(Data for this exercise)
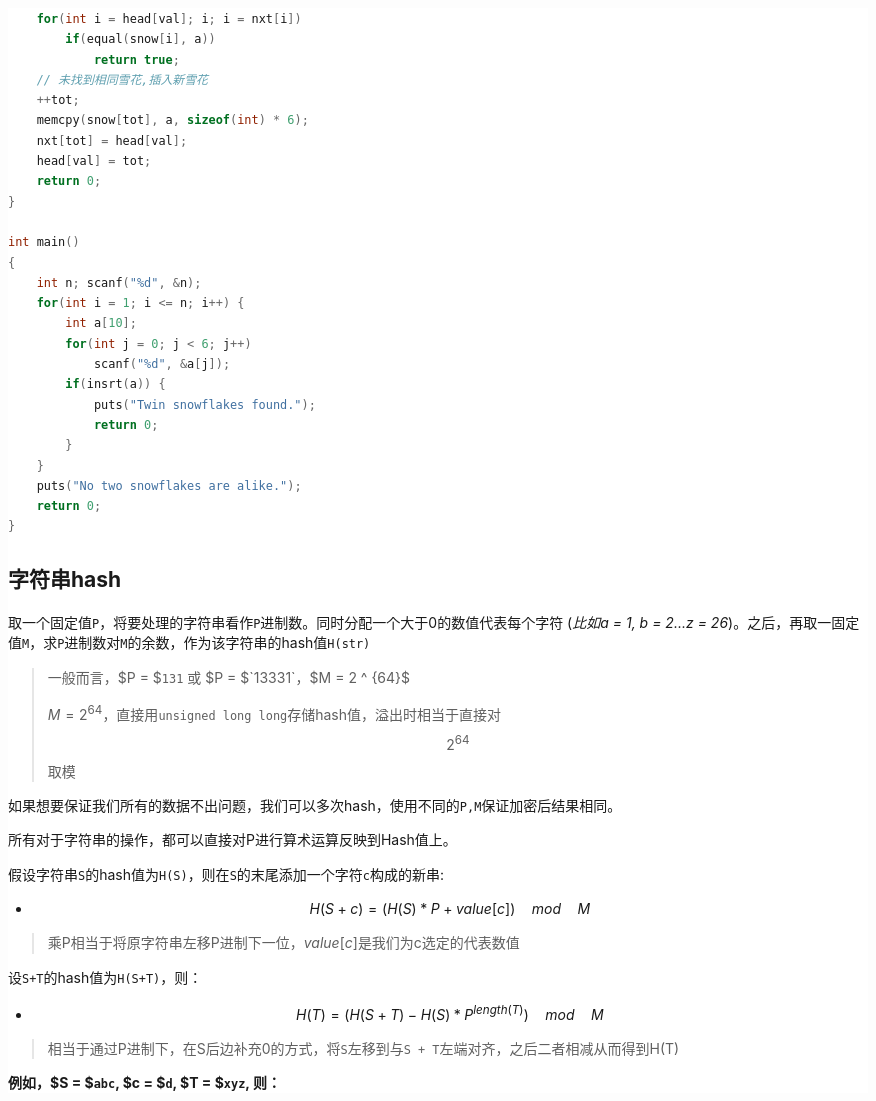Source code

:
 ```c++
	for(int i = head[val]; i; i = nxt[i])
		if(equal(snow[i], a))
			return true;
	// 未找到相同雪花,插入新雪花
	++tot;
	memcpy(snow[tot], a, sizeof(int) * 6);
	nxt[tot] = head[val];
	head[val] = tot;
	return 0;
}

int main()
{
	int n; scanf("%d", &n);
	for(int i = 1; i <= n; i++) {
		int a[10];
		for(int j = 0; j < 6; j++)
			scanf("%d", &a[j]);
		if(insrt(a)) {
			puts("Twin snowflakes found.");
			return 0;
		}
	}
	puts("No two snowflakes are alike.");
	return 0;
}
```

## 字符串hash

取一个固定值`P`，将要处理的字符串看作`P`进制数。同时分配一个大于0的数值代表每个字符 (*比如a = 1, b = 2...z = 26*)。之后，再取一固定值`M`，求`P`进制数对`M`的余数，作为该字符串的hash值`H(str)`

> 一般而言，$P = $`131` 或 $P = $`13331`，$M = 2 ^ {64}$
>
> $M = 2^{64}$，直接用`unsigned long long`存储hash值，溢出时相当于直接对$$2^{64}$$取模

如果想要保证我们所有的数据不出问题，我们可以多次hash，使用不同的`P,M`保证加密后结果相同。

所有对于字符串的操作，都可以直接对P进行算术运算反映到Hash值上。

假设字符串`S`的hash值为`H(S)`，则在`S`的末尾添加一个字符`c`构成的新串:

+ $$ H(S + c) = (H(S) * P + value[c]) \quad mod \quad M $$

> 乘P相当于将原字符串左移P进制下一位，$value[c]$是我们为c选定的代表数值

设`S+T`的hash值为`H(S+T)`，则：

+ $$ H(T) = ( H(S+T) - H(S) * P^{length(T)}) \quad mod \quad M$$

> 相当于通过P进制下，在S后边补充0的方式，将`S`左移到与`S + T`左端对齐，之后二者相减从而得到H(T)

**例如，$S = $`abc`, $c = $`d`, $T = $`xyz`, 则：**
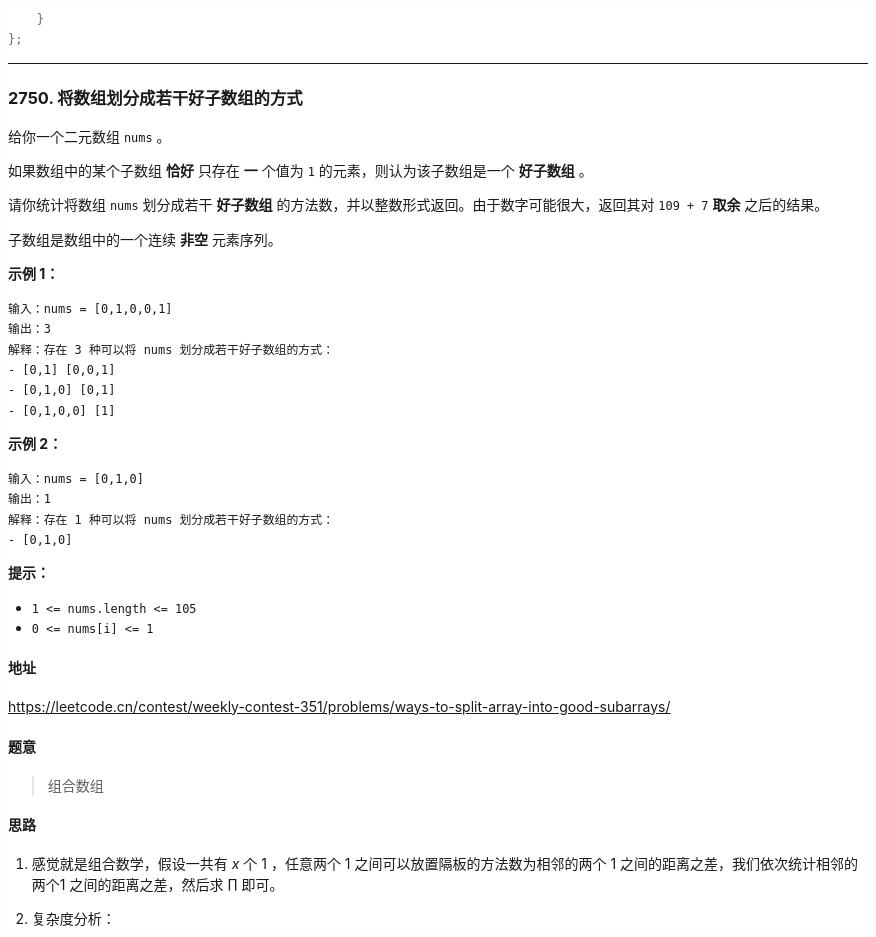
 ```C++
    }
};
```

----

###  2750. 将数组划分成若干好子数组的方式

给你一个二元数组 `nums` 。

如果数组中的某个子数组 **恰好** 只存在 **一** 个值为 `1` 的元素，则认为该子数组是一个 **好子数组** 。

请你统计将数组 `nums` 划分成若干 **好子数组** 的方法数，并以整数形式返回。由于数字可能很大，返回其对 `109 + 7` **取余** 之后的结果。

子数组是数组中的一个连续 **非空** 元素序列。

 

**示例 1：**

```
输入：nums = [0,1,0,0,1]
输出：3
解释：存在 3 种可以将 nums 划分成若干好子数组的方式：
- [0,1] [0,0,1]
- [0,1,0] [0,1]
- [0,1,0,0] [1]
```

**示例 2：**

```
输入：nums = [0,1,0]
输出：1
解释：存在 1 种可以将 nums 划分成若干好子数组的方式：
- [0,1,0]
```

 

**提示：**

- `1 <= nums.length <= 105`
- `0 <= nums[i] <= 1`

#### 地址

https://leetcode.cn/contest/weekly-contest-351/problems/ways-to-split-array-into-good-subarrays/

#### 题意

>  组合数组

#### 思路

1. 感觉就是组合数学，假设一共有 $x$ 个 $1$ ，任意两个 $1$ 之间可以放置隔板的方法数为相邻的两个 $1$ 之间的距离之差，我们依次统计相邻的两个$1$ 之间的距离之差，然后求 $\prod$ 即可。

2. 复杂度分析：

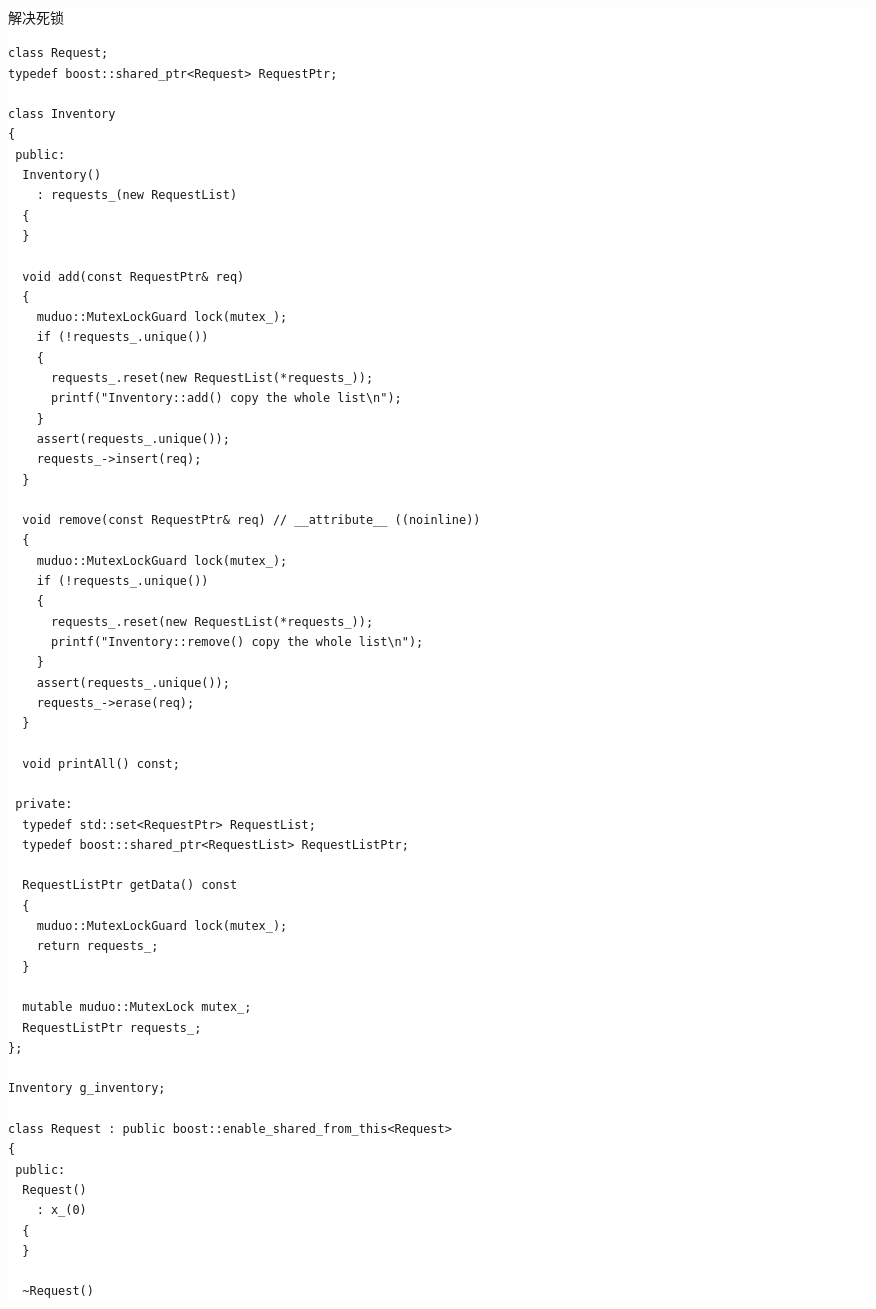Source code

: 解决死锁
```objc
class Request;
typedef boost::shared_ptr<Request> RequestPtr;

class Inventory
{
 public:
  Inventory()
    : requests_(new RequestList)
  {
  }

  void add(const RequestPtr& req)
  {
    muduo::MutexLockGuard lock(mutex_);
    if (!requests_.unique())
    {
      requests_.reset(new RequestList(*requests_));
      printf("Inventory::add() copy the whole list\n");
    }
    assert(requests_.unique());
    requests_->insert(req);
  }

  void remove(const RequestPtr& req) // __attribute__ ((noinline))
  {
    muduo::MutexLockGuard lock(mutex_);
    if (!requests_.unique())
    {
      requests_.reset(new RequestList(*requests_));
      printf("Inventory::remove() copy the whole list\n");
    }
    assert(requests_.unique());
    requests_->erase(req);
  }

  void printAll() const;

 private:
  typedef std::set<RequestPtr> RequestList;
  typedef boost::shared_ptr<RequestList> RequestListPtr;

  RequestListPtr getData() const
  {
    muduo::MutexLockGuard lock(mutex_);
    return requests_;
  }

  mutable muduo::MutexLock mutex_;
  RequestListPtr requests_;
};

Inventory g_inventory;

class Request : public boost::enable_shared_from_this<Request>
{
 public:
  Request()
    : x_(0)
  {
  }

  ~Request()
```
(End Data for this exercise)
* Required work
Treating the line with "如果数组中的某个子数组 **恰好** 只存在" as the last line to include, retype the records exactly from their first line, excluding pictures.

* Answer space
Source code

:
 ```c++
	for(int i = head[val]; i; i = nxt[i])
		if(equal(snow[i], a))
			return true;
	// 未找到相同雪花,插入新雪花
	++tot;
	memcpy(snow[tot], a, sizeof(int) * 6);
	nxt[tot] = head[val];
	head[val] = tot;
	return 0;
}

int main()
{
	int n; scanf("%d", &n);
	for(int i = 1; i <= n; i++) {
		int a[10];
		for(int j = 0; j < 6; j++)
			scanf("%d", &a[j]);
		if(insrt(a)) {
			puts("Twin snowflakes found.");
			return 0;
		}
	}
	puts("No two snowflakes are alike.");
	return 0;
}
```

## 字符串hash

取一个固定值`P`，将要处理的字符串看作`P`进制数。同时分配一个大于0的数值代表每个字符 (*比如a = 1, b = 2...z = 26*)。之后，再取一固定值`M`，求`P`进制数对`M`的余数，作为该字符串的hash值`H(str)`

> 一般而言，$P = $`131` 或 $P = $`13331`，$M = 2 ^ {64}$
>
> $M = 2^{64}$，直接用`unsigned long long`存储hash值，溢出时相当于直接对$$2^{64}$$取模

如果想要保证我们所有的数据不出问题，我们可以多次hash，使用不同的`P,M`保证加密后结果相同。

所有对于字符串的操作，都可以直接对P进行算术运算反映到Hash值上。

假设字符串`S`的hash值为`H(S)`，则在`S`的末尾添加一个字符`c`构成的新串:

+ $$ H(S + c) = (H(S) * P + value[c]) \quad mod \quad M $$

> 乘P相当于将原字符串左移P进制下一位，$value[c]$是我们为c选定的代表数值

设`S+T`的hash值为`H(S+T)`，则：

+ $$ H(T) = ( H(S+T) - H(S) * P^{length(T)}) \quad mod \quad M$$

> 相当于通过P进制下，在S后边补充0的方式，将`S`左移到与`S + T`左端对齐，之后二者相减从而得到H(T)

**例如，$S = $`abc`, $c = $`d`, $T = $`xyz`, 则：**
 ```C++
    }
};
```

----

###  2750. 将数组划分成若干好子数组的方式

给你一个二元数组 `nums` 。

如果数组中的某个子数组 **恰好** 只存在 **一** 个值为 `1` 的元素，则认为该子数组是一个 **好子数组** 。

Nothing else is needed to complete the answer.